Relationship to post-operative pain (p = 0.258) and post-operative pain in relation to diagnosis (p = 0.195), figure 1:

Discussion

It is essential to have early rehabilitation in a patient under column surgery, a strategy used by column surgeons is intrathecal analgesia due to the accessibility of the Tecal sac and the reliability of the procedure [5], this strategy has shown to offer a post-adequate short -term operation and reduces the consumption of painkillers for pain management [6]. Most surgeons who use this strategy use intrathecal morphine given their greatest popularity, although there are several studies that report side effects related to opioid use, such as respiratory depression, pruritus, and urinary retention [7].
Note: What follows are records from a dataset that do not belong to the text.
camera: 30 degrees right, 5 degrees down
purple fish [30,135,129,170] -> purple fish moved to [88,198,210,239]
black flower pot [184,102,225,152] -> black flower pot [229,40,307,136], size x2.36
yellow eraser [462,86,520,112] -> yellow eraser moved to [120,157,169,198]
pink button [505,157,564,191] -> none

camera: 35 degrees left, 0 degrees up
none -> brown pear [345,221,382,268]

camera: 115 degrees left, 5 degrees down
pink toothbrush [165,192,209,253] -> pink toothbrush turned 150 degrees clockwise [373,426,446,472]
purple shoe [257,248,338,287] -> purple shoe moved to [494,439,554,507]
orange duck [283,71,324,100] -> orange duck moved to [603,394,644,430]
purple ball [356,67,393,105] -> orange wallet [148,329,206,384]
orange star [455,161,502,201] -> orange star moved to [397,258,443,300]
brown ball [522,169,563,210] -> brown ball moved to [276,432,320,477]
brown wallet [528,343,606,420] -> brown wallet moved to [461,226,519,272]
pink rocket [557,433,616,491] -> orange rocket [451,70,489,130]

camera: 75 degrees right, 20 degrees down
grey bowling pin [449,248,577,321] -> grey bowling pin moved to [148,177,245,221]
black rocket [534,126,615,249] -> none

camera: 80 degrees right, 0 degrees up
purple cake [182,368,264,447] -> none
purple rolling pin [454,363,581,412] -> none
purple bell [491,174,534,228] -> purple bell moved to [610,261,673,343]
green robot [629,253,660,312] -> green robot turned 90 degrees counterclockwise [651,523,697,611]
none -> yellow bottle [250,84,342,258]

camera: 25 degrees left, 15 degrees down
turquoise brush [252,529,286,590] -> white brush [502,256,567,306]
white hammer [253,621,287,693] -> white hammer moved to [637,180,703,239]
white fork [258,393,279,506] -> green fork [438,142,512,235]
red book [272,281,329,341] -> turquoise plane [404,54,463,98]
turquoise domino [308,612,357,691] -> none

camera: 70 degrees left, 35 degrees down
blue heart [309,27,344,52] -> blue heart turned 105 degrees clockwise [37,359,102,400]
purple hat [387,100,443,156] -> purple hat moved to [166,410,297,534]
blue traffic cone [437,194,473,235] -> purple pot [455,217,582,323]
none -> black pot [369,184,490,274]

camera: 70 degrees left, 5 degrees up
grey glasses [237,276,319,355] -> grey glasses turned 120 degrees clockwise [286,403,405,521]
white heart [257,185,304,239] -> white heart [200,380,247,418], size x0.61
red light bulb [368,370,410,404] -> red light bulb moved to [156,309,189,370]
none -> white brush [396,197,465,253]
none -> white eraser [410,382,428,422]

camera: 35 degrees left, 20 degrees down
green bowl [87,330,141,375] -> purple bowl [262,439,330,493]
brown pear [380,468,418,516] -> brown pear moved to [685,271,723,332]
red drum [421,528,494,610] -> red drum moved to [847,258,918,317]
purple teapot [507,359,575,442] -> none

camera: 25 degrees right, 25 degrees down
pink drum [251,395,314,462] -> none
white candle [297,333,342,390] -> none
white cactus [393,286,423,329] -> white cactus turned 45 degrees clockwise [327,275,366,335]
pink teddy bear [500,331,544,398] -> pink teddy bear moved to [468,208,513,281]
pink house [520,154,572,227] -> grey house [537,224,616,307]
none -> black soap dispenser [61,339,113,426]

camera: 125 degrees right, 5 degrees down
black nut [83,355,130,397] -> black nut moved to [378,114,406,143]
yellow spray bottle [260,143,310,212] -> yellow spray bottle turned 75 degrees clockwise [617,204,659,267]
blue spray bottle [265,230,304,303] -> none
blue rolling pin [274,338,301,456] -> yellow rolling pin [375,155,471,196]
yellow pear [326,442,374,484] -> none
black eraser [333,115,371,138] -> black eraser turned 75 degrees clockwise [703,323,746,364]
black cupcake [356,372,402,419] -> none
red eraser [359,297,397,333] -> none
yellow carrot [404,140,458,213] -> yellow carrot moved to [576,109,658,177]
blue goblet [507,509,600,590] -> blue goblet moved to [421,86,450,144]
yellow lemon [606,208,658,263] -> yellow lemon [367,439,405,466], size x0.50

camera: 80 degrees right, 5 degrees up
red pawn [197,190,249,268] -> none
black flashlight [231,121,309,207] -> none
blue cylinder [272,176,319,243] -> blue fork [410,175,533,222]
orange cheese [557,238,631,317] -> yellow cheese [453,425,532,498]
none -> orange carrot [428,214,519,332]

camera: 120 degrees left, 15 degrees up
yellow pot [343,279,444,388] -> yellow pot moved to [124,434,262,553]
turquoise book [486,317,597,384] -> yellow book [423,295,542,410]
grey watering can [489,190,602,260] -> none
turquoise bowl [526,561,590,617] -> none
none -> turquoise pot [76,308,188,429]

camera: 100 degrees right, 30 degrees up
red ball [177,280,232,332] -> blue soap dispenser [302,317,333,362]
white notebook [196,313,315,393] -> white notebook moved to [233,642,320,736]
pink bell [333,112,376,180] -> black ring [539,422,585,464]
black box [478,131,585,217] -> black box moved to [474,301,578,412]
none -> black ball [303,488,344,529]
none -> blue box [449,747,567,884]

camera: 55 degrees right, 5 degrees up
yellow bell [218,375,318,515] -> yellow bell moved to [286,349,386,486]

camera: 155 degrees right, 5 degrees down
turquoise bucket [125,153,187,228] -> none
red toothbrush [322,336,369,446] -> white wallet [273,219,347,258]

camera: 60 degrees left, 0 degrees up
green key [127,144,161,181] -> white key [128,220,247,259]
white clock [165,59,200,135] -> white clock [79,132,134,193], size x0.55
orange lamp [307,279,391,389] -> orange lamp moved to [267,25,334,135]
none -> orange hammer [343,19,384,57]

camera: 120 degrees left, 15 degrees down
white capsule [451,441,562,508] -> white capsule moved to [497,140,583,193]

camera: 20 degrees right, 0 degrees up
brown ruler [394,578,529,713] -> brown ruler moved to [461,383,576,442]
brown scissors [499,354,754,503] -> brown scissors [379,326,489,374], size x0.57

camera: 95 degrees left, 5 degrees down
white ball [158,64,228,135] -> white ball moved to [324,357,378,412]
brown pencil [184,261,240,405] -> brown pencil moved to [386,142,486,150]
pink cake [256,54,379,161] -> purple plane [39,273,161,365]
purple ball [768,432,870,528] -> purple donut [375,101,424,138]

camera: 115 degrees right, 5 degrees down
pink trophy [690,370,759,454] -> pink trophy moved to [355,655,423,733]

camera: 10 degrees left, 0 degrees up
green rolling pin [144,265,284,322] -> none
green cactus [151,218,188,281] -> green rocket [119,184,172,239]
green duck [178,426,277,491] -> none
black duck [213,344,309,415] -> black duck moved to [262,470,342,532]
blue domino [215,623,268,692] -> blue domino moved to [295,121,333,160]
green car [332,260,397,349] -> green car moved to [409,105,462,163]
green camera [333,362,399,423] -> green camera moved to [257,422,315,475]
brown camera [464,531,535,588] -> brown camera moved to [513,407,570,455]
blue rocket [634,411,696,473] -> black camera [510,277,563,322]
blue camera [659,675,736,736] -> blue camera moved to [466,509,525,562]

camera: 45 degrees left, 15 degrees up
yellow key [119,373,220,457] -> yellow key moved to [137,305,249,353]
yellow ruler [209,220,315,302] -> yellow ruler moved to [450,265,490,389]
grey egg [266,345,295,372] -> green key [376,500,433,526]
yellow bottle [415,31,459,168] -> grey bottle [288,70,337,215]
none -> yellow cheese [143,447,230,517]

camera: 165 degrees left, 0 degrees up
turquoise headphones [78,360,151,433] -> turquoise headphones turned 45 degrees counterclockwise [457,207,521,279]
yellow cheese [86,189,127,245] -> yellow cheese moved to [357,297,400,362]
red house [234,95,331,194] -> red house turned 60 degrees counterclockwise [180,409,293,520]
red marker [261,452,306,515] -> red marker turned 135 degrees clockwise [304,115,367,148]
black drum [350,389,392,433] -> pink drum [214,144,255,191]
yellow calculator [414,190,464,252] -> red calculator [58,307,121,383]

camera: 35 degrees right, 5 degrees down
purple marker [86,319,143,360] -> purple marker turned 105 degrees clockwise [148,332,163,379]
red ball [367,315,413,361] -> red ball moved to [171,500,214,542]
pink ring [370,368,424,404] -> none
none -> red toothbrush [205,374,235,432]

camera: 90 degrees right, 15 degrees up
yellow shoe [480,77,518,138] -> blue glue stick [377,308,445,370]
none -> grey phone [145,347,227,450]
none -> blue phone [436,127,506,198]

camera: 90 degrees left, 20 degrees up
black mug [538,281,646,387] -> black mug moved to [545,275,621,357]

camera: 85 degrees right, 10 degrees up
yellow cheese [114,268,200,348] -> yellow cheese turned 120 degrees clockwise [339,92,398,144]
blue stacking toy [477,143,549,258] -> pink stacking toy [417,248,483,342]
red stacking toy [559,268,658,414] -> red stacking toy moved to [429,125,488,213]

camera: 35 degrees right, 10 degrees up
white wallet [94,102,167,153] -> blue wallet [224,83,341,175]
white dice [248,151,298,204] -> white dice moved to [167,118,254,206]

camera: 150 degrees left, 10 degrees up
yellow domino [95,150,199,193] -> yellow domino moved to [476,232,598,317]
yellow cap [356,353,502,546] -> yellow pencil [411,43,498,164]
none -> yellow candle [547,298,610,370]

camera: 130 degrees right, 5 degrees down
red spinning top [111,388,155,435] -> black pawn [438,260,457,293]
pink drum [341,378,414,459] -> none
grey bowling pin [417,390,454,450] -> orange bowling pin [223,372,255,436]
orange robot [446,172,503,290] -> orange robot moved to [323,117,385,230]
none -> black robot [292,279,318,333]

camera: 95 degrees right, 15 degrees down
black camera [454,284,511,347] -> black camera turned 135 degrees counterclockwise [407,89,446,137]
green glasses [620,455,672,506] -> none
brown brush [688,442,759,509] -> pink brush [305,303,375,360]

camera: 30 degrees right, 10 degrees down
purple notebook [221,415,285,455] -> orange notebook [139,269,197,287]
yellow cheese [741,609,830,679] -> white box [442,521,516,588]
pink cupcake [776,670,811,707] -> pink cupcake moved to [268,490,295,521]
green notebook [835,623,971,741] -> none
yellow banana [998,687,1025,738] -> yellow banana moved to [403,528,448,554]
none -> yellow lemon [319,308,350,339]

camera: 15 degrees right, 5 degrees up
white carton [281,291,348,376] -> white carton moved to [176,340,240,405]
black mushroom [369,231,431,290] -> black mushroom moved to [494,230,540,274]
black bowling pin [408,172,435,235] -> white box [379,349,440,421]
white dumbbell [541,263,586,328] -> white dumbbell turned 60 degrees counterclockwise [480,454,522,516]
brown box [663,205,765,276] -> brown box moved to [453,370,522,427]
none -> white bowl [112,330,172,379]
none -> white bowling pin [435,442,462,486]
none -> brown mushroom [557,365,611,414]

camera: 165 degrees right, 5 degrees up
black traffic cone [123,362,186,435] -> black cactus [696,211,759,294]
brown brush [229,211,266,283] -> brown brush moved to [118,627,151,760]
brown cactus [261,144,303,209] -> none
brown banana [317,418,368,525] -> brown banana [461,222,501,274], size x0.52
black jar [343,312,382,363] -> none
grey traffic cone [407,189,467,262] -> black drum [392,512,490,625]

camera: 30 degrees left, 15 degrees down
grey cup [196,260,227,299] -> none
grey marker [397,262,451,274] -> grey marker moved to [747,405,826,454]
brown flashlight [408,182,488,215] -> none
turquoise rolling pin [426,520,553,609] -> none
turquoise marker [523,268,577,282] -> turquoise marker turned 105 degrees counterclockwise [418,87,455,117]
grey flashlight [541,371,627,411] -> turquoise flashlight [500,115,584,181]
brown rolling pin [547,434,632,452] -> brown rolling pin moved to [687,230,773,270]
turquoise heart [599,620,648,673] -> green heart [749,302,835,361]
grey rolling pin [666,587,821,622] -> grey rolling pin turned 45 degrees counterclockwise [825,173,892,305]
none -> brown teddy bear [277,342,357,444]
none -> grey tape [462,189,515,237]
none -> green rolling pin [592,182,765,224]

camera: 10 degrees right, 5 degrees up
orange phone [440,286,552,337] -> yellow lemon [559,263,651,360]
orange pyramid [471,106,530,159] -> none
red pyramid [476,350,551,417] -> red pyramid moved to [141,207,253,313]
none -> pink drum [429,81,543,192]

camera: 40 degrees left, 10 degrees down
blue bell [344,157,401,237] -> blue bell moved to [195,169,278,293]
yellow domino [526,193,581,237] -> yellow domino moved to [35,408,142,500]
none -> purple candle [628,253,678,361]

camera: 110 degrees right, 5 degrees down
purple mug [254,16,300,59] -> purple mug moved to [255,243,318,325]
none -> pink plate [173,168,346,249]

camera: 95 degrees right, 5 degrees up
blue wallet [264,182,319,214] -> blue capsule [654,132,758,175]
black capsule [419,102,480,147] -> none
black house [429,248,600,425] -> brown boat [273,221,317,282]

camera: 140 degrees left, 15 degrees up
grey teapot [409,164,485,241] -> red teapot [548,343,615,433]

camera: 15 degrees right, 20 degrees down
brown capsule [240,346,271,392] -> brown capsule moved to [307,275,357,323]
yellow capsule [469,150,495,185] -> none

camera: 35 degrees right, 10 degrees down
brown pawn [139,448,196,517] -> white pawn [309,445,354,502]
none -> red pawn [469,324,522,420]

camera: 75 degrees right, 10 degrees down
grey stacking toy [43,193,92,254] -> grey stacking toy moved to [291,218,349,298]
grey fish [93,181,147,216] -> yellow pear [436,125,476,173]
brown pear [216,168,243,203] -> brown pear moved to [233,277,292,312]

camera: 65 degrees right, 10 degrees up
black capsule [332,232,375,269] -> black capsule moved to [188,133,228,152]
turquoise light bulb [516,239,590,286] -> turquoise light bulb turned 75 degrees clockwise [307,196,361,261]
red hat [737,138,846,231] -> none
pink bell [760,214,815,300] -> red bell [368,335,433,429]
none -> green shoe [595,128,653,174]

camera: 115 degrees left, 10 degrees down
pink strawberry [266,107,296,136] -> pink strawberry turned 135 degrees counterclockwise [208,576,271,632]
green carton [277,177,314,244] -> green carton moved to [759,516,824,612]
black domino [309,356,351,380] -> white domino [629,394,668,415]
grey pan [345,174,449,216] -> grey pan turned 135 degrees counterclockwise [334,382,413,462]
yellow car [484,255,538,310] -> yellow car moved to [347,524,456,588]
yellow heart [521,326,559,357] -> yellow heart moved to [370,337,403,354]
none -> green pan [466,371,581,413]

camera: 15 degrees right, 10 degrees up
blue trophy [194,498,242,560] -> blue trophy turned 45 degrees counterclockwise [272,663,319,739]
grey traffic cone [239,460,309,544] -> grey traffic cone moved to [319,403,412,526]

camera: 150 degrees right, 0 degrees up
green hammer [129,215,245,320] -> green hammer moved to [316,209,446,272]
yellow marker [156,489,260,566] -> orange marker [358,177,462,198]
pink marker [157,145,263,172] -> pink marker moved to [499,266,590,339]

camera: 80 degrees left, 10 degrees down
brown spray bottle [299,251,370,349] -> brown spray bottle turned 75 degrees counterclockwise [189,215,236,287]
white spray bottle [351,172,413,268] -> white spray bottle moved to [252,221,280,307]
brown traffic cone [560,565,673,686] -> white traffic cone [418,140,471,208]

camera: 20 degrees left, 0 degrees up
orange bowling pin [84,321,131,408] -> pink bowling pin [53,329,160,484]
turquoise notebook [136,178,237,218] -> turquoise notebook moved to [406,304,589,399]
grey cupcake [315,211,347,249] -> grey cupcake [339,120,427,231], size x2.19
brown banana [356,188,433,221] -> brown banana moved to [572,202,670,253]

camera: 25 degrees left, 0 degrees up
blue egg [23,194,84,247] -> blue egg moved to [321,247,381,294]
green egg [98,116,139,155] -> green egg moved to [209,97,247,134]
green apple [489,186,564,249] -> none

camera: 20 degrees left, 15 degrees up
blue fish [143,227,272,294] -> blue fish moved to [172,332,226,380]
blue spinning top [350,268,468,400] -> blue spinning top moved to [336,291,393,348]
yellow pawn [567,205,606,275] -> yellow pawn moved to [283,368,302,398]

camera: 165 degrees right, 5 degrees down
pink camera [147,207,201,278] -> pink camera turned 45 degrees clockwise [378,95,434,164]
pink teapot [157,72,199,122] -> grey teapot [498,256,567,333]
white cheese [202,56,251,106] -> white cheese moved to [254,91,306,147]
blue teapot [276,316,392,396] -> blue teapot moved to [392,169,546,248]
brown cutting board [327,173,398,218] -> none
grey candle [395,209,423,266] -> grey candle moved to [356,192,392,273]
This work sought to see the effects of the use of intrathecal morphine and compare them with another alternative which is the use of intrathecal clonidine, valuing pain management such as the presence of side effects. Work such as Pendi A, et al. (2017) [8], made a meta-analysis, where they stressed that they were limited by small samples sizes in the use of intrathecal analgesia, this work presents a representative sample with 48 patients after purification by the criteria exclusion in patients with revision, scoliosis, tumor, fractures or infectious surgeries since they could have another perception of pain.

Pathologies, lumbar narrow duct, lumbar instability, spondylolisthesis, deformities and lumbar hernias were taken into account, where EVA was seen in patients with a diagnosis of lumbar hernia, but Owestry had no statistically significant difference between different pathologies Unlike Azimi P et al. (2017) [9], where patients with lumbar hernia have a major, statistically significant Owestry. And it was correlated with the surgery performed according to postoperative pain that also did not show a significant difference between the valuation of its pain and the magnitude of the surgery performed.

The post-operative pain variable, meta-analysis studies such as Erif Pendi and ET on the use of intrathecal morphine or that of Elia N, et al. (2008) [10], of intrathecal clonidine [10], refer analgesia with an action of between 6 to 12 hours, although they stand out a short follow -up in the time of the patients analyzed. Our study was followed by 48 hours post-operative where in the first 24 hours the intra tecal clonidine had better post-operative pain management, and less need for pain rescue analgesia, although both medications had averages on the EVA scale of EVA of 1 to 3 points.

The assessment of side effects of several works reports that intra tecal morphine could trigger vomiting, pruritus, respiratory depression, urinary retention and clonidine hypotension, bradycardia. The study valued these variables, with the exception of urinary retention since patients graduate with an operating room with a bladder probe placed in the preoperative. The study by Gwirtz KH, et al. (1999) [11], reported 3% respiratory depression, 25% vomiting, and 62 to 94% pruritus, and the study of Khezri MB, et al. (2014) [12], reported cases of bradycardia and hypotension at high doses of clonidine.

In our work only the vomiting had a statistically significant relevance comparing both medications, with a P less than 0.005 in favor of clonidine, where only 2 patients presented this adverse effect, in addition to the dose that the doses used were for safe use, without the presence of Complications that put the patient’s life at risk, beyond that it was not designed to study this phenomenon.

Conclusion

The work showed that intrathecal analgesia with morphine or clonidine is a useful tool for postoperative pain management in lumbar column surgeries later, it is easy and safe to administer, but clonidine that presents greater effectiveness for the management of the management Postoperative pain and with less presence of adverse effects and at the doses used did not present risks to the patient’s life.

Declarations

The authors declare not having conflicts of interest of any kind, that the work has been approved by the responsible ethics committee in the workplace, and do not declare means of financing of the work done.